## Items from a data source
##############################

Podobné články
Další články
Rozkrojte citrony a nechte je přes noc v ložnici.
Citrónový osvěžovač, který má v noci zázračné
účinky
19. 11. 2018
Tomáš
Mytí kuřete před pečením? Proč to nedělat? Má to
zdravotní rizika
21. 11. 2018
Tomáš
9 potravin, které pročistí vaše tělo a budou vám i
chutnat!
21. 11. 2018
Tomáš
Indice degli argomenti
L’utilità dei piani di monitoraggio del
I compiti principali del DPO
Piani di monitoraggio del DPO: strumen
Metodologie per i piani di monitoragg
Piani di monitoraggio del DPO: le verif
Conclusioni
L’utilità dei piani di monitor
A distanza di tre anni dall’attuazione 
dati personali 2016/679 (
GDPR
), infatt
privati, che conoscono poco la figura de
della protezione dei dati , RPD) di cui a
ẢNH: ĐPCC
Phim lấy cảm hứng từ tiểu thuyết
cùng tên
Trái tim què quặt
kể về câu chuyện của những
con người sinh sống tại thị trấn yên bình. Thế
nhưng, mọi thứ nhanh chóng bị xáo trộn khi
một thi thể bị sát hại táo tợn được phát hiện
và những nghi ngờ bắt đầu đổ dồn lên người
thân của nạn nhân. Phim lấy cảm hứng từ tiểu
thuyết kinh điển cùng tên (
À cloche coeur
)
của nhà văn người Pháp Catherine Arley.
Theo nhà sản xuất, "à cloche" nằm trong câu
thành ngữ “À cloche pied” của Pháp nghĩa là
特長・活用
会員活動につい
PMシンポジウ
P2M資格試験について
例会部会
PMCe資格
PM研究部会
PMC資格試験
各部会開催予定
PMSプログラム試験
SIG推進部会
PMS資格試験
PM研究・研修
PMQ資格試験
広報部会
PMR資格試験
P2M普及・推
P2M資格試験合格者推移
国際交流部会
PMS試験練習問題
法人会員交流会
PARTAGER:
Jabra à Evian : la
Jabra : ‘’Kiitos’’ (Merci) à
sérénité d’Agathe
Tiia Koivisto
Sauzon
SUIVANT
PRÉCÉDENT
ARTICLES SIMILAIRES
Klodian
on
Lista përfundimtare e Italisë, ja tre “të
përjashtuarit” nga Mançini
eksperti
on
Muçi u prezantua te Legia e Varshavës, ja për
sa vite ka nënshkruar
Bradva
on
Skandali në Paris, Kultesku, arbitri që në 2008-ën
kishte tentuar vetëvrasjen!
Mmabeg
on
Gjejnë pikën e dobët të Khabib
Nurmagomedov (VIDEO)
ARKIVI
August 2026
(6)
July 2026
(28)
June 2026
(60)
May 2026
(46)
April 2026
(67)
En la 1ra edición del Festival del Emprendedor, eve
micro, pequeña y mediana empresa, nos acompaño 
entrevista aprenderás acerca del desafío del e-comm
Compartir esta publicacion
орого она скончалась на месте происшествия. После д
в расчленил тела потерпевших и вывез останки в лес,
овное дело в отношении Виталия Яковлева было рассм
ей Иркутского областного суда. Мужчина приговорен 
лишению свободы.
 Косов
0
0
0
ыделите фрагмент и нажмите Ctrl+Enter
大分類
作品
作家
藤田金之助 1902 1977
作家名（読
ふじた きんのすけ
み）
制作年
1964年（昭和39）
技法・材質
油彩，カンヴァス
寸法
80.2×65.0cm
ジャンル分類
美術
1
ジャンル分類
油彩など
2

##############################

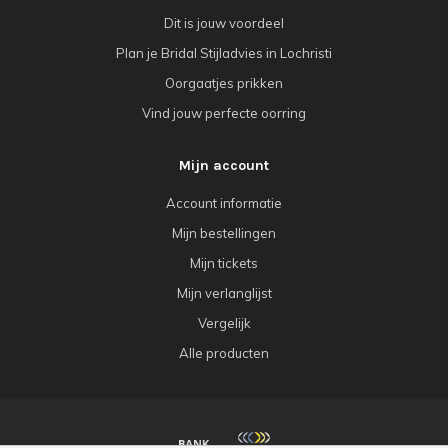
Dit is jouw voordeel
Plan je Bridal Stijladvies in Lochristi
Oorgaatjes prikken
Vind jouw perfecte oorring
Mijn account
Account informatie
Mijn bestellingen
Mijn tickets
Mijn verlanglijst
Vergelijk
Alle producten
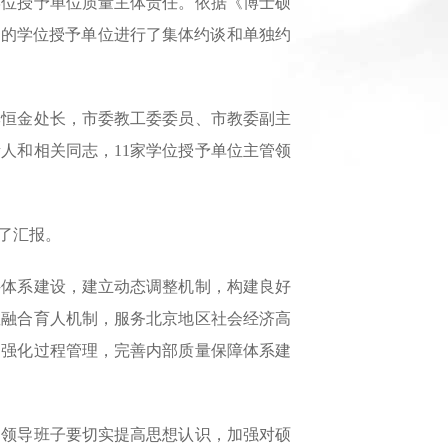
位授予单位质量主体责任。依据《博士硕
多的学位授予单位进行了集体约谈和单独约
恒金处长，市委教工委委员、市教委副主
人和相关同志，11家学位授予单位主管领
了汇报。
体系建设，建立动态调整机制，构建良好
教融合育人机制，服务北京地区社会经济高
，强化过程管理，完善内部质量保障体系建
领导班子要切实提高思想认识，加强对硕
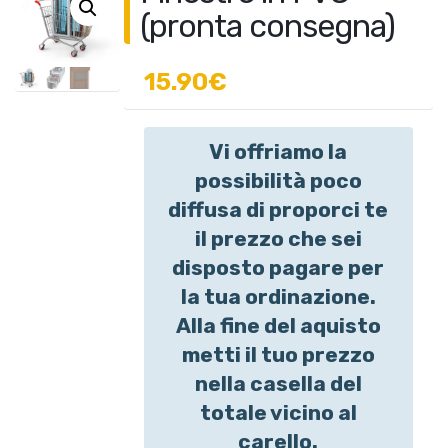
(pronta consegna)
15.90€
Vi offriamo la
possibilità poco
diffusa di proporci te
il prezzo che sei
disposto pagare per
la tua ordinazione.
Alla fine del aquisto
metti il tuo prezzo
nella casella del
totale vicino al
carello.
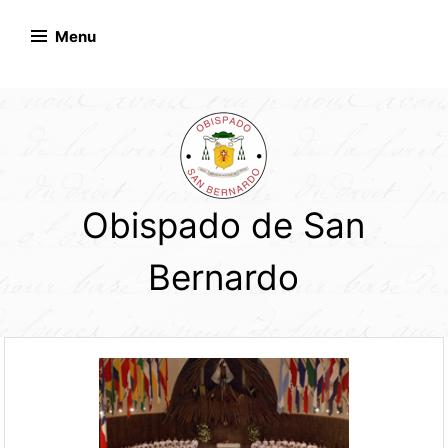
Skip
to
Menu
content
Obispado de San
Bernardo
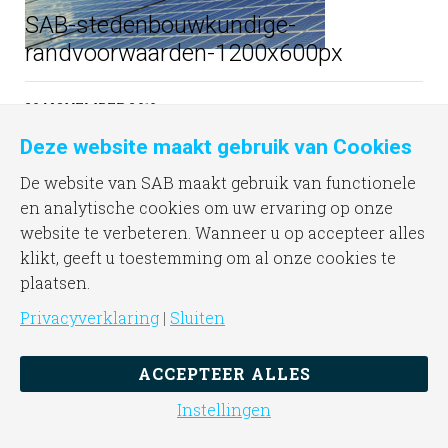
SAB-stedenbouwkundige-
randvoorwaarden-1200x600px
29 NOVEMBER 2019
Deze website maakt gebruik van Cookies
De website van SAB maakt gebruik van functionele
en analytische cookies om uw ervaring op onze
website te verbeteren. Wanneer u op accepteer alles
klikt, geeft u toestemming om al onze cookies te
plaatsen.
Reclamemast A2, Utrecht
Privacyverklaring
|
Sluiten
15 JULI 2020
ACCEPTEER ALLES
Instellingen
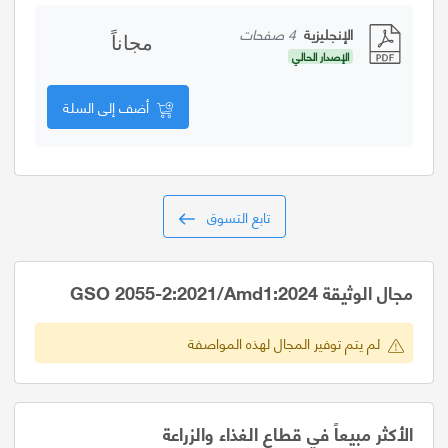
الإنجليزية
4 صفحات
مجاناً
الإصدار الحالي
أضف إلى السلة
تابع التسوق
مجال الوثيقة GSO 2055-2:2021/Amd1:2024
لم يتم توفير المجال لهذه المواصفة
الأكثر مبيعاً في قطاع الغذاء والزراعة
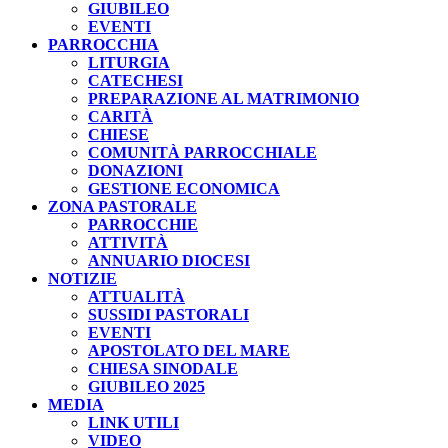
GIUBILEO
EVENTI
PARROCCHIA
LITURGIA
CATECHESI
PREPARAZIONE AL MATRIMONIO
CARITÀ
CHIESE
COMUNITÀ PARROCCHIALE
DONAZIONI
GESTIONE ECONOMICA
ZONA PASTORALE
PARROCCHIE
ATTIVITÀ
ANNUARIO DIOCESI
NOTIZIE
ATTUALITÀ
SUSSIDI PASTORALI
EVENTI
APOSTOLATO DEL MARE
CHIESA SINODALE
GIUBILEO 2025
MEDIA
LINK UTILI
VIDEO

##############################

## Task brief
Rewrite the records starting at the line containing "Podobné články" and ending at the line containing "một thi thể bị sát hại táo tợn được phát hiện", putting "Tomas" wherever "Tomáš" appears and keeping everything else the same.

## Task solution
Podobné články
Další články
Rozkrojte citrony a nechte je přes noc v ložnici.
Citrónový osvěžovač, který má v noci zázračné
účinky
19. 11. 2018
Tomas
Mytí kuřete před pečením? Proč to nedělat? Má to
zdravotní rizika
21. 11. 2018
Tomas
9 potravin, které pročistí vaše tělo a budou vám i
chutnat!
21. 11. 2018
Tomas
Indice degli argomenti
L’utilità dei piani di monitoraggio del
I compiti principali del DPO
Piani di monitoraggio del DPO: strumen
Metodologie per i piani di monitoragg
Piani di monitoraggio del DPO: le verif
Conclusioni
L’utilità dei piani di monitor
A distanza di tre anni dall’attuazione 
dati personali 2016/679 (
GDPR
), infatt
privati, che conoscono poco la figura de
della protezione dei dati , RPD) di cui a
ẢNH: ĐPCC
Phim lấy cảm hứng từ tiểu thuyết
cùng tên
Trái tim què quặt
kể về câu chuyện của những
con người sinh sống tại thị trấn yên bình. Thế
nhưng, mọi thứ nhanh chóng bị xáo trộn khi
một thi thể bị sát hại táo tợn được phát hiện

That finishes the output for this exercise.